Metadata
- Source
- DECA-287
- Type
- Bug
- Priority
- Major
- Status
- Open
- Resolution
- N/A
- Assignee
- N/A
- Reporter
- Jonathan Hung
- Created
2012-06-27T15:51:37.201-0400 - Updated
2013-01-27T12:05:45.948-0500 - Versions
-
- 0.5
- 0.6
- 0.7
- Fixed Versions
-
- Future
- Component
-
- genpdf
Description
For some images, large sections of text are omitted when generating Type 3 or Type 4. Typically the top few lines of text would be missing.

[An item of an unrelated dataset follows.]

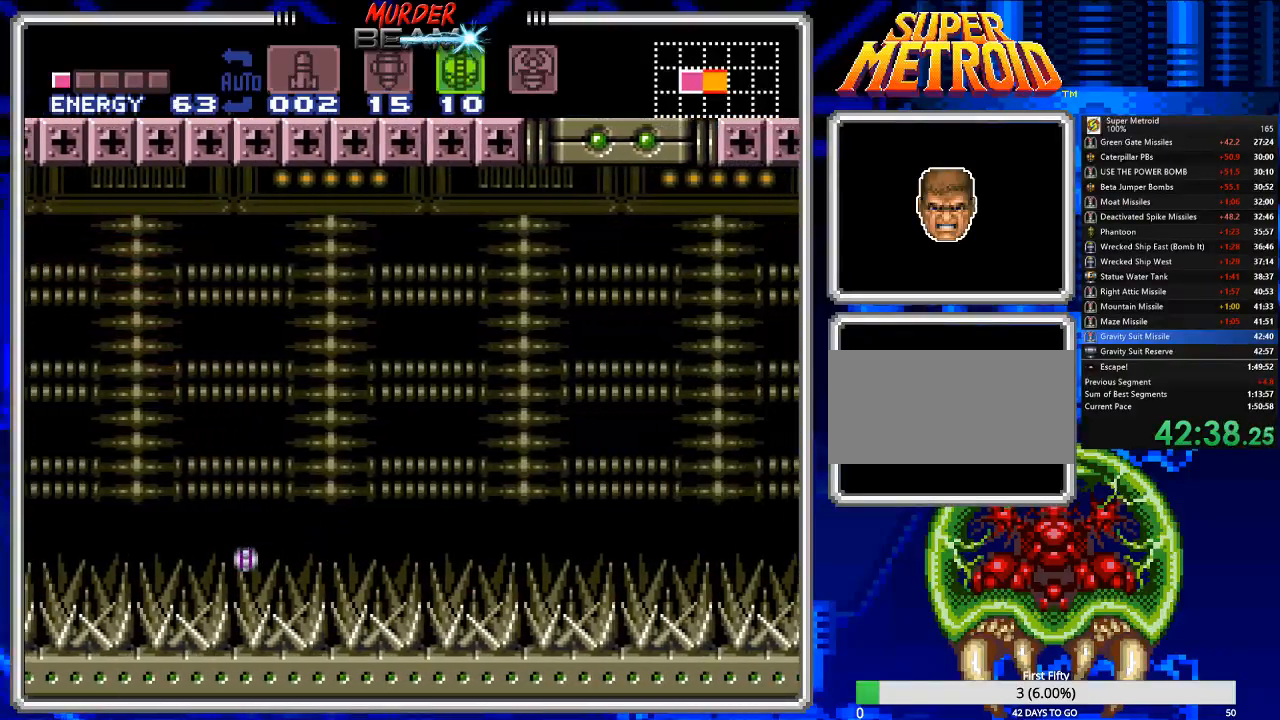
{"buttons": ["B", "DPAD_RIGHT"], "events": [[50, "DPAD_RIGHT", "down"], [150, "DPAD_UP", "up"]]}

To reproduce, run the following on the relevant image:
./decapod-genpdf.py -d test-t4 -t 4 -p test-t4.PDF filename.png/jpeg
./decapod-genpdf.py -d test-t3 -t 3 -p test-t3.PDF filename.png/jpeg
The following two images reproduce this error:
2-1-1.jpg
faithful-to-the-book-page-4-copy.jpeg (see attached PDF to see the results of a Type 3 export)
The following two images do not produce this error (despite being somewhat similar):
4-1-01-grey.jpg
Image_0016-grey.png
Format and colour do not appear to play a role as colour or TIFF versions of problematic images exhibit the same behaviour.
Attachments
Comments
-
tamir@tamirhassan.com commented
2013-01-27T12:03:52.545-0500 The reason is because the line-finding stage of layout analysis has failed and the lines have not been found – and used for further processing.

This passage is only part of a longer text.